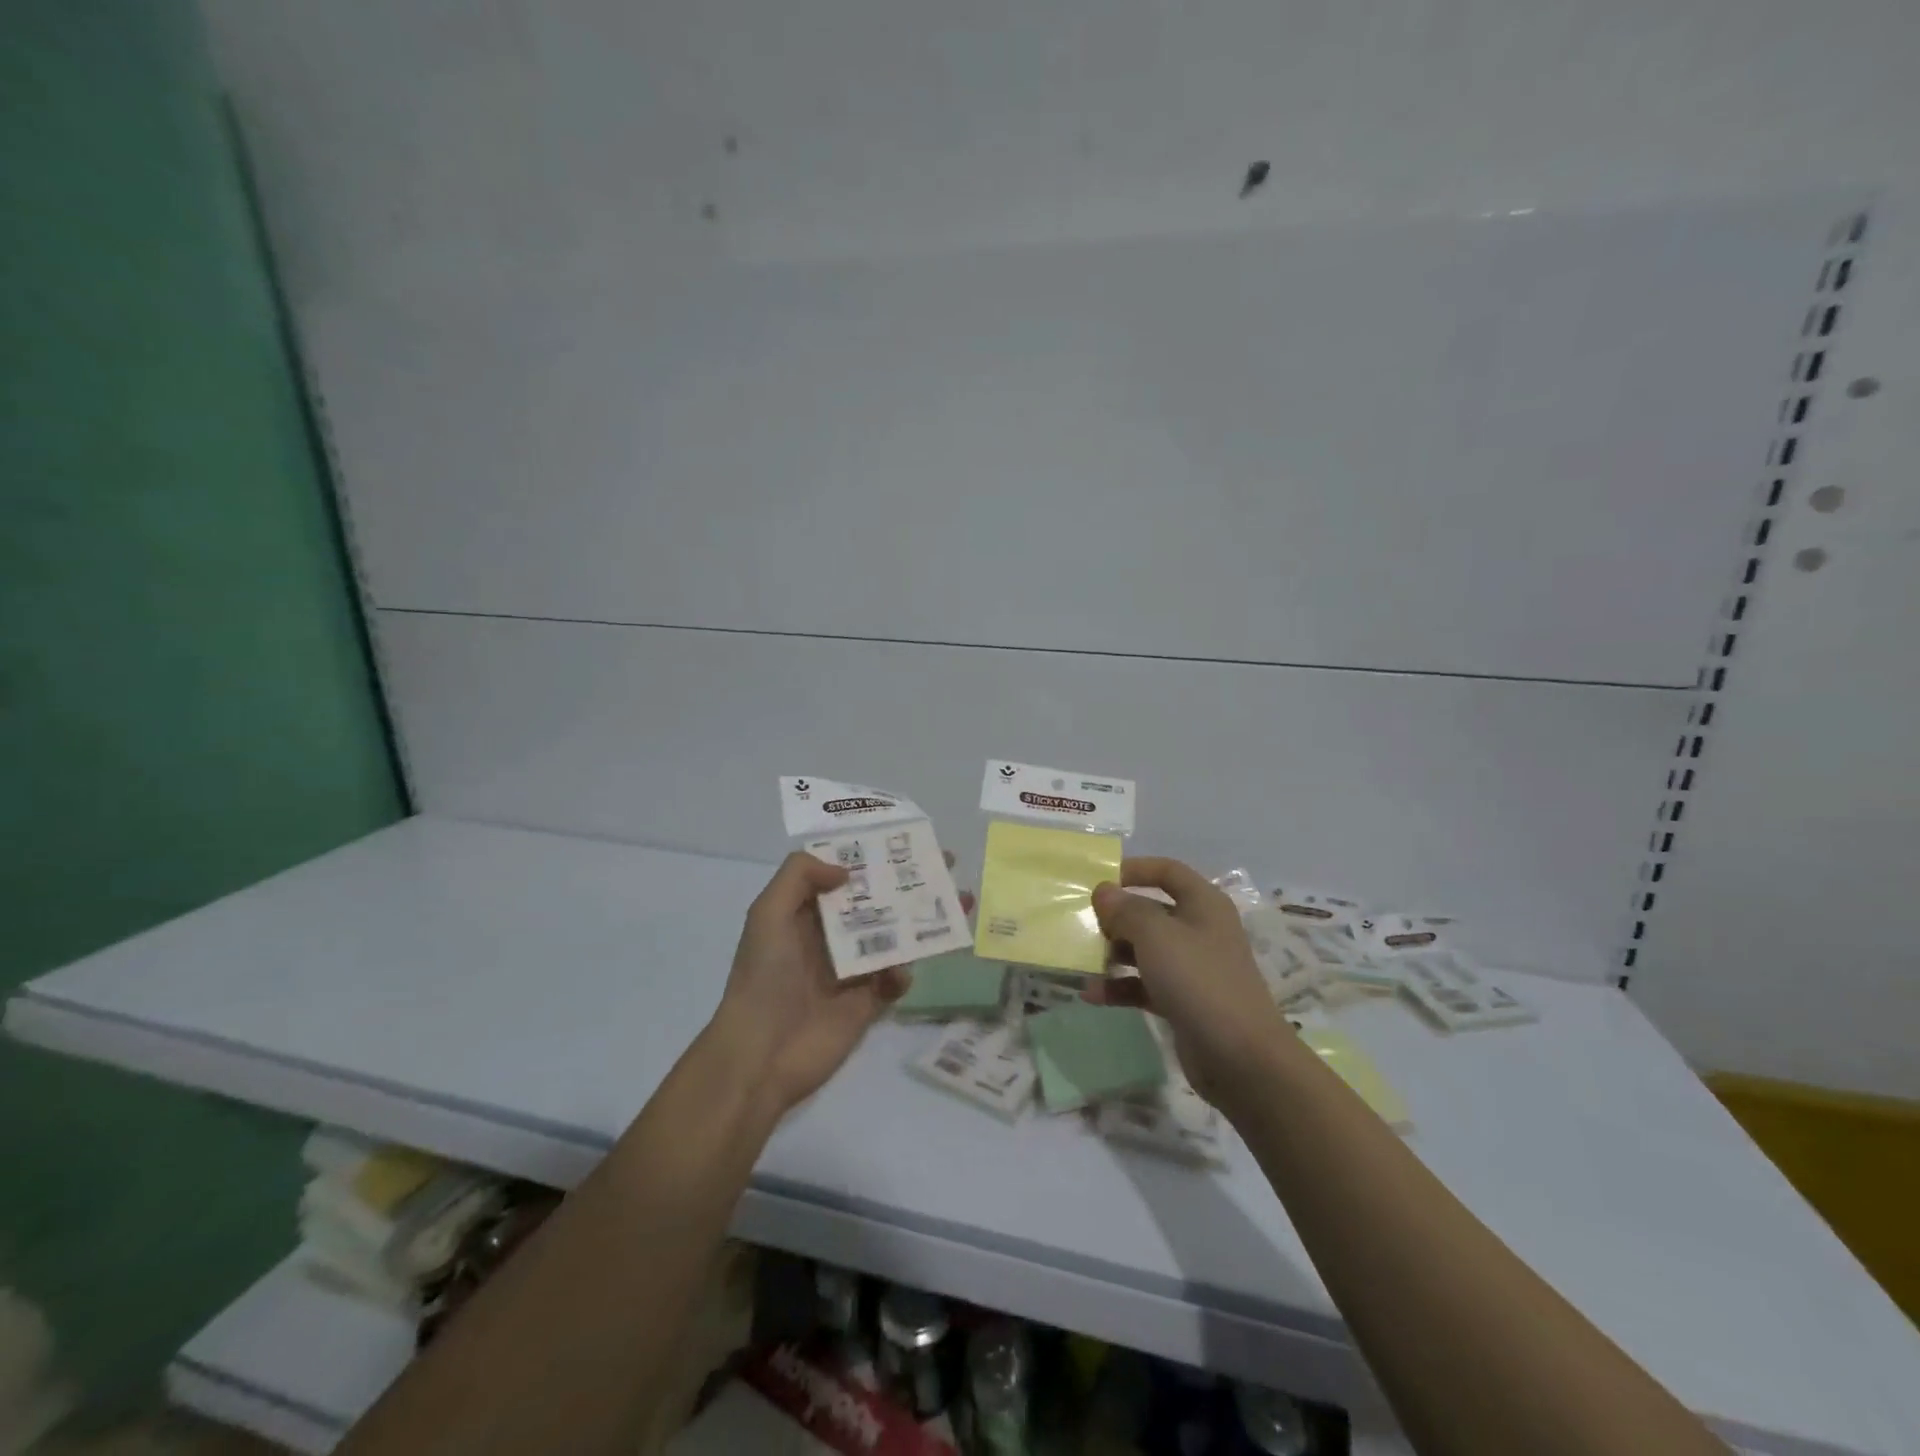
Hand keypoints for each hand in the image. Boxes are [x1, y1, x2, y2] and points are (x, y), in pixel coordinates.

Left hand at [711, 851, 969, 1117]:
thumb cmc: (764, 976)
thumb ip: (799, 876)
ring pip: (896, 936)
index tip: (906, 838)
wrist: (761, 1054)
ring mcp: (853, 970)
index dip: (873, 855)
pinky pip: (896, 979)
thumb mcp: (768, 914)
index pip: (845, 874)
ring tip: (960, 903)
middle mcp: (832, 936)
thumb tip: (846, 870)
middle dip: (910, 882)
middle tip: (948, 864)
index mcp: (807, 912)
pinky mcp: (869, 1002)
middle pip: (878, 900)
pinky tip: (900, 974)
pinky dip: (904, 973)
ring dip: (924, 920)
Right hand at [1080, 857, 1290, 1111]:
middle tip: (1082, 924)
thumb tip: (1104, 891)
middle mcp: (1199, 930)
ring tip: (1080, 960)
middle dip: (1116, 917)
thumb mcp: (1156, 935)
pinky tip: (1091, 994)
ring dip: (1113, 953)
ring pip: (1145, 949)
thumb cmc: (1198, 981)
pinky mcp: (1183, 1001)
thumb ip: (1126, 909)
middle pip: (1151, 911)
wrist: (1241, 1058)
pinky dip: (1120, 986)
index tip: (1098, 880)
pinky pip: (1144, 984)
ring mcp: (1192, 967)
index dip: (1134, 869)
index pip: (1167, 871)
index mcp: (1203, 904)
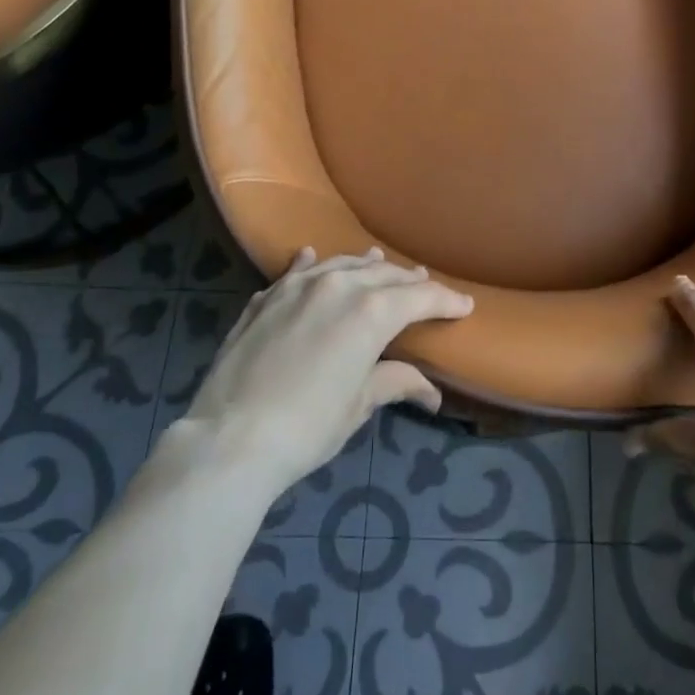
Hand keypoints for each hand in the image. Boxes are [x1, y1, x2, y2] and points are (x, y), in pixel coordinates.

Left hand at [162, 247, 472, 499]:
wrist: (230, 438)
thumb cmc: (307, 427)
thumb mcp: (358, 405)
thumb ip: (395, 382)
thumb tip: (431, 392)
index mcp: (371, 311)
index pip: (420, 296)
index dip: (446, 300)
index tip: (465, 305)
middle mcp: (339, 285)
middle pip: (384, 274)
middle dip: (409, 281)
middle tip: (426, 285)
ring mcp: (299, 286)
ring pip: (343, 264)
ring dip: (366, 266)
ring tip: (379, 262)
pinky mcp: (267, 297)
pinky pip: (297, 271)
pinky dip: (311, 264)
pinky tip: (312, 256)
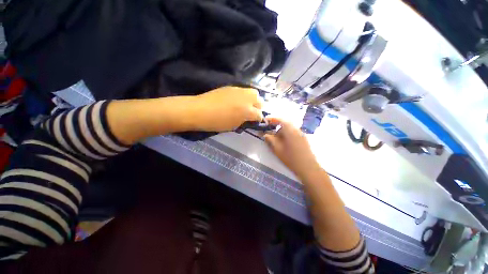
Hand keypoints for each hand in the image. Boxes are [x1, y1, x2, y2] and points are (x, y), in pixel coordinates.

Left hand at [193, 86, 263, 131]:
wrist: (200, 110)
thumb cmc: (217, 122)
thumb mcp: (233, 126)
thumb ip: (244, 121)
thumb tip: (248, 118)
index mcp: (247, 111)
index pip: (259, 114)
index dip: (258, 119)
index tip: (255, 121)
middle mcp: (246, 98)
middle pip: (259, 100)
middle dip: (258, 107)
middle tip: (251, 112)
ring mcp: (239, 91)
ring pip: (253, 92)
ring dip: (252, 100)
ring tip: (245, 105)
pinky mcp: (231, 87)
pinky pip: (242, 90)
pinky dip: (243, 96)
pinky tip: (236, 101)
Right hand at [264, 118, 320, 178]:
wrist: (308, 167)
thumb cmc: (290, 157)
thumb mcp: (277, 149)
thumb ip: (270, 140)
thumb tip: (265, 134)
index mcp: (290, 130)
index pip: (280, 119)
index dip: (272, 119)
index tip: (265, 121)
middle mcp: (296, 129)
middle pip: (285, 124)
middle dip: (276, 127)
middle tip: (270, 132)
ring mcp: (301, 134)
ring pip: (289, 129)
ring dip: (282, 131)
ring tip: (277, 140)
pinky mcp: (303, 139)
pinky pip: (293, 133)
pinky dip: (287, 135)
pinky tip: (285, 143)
+--
▸ TASK ITEM
Keep to the lines above from the line with "ring pip: (343, 264)" to the line with "thumb tip: (248, 118)", and set down exactly those, inclusive, with nothing else and every picture left out.

▸ RESULT FOR THIS TASK
ring pip: (343, 264)
ring dip: (366, 266)
ring tip: (379, 262)
pinky mcp: (267, 297)
pinky pip: (297, 271)
pinky dip: (311, 264)
pinky tip: (312, 256)
Hand keypoints for each hand in the image. Boxes are [x1, y1, x2, y2] and points are (x, y), in pixel coordinates.

Left hand at [193, 86, 263, 131]:
wrist: (200, 110)
thumb cmc: (217, 122)
thumb mcp: (233, 126)
thumb ip: (244, 121)
thumb tip: (248, 118)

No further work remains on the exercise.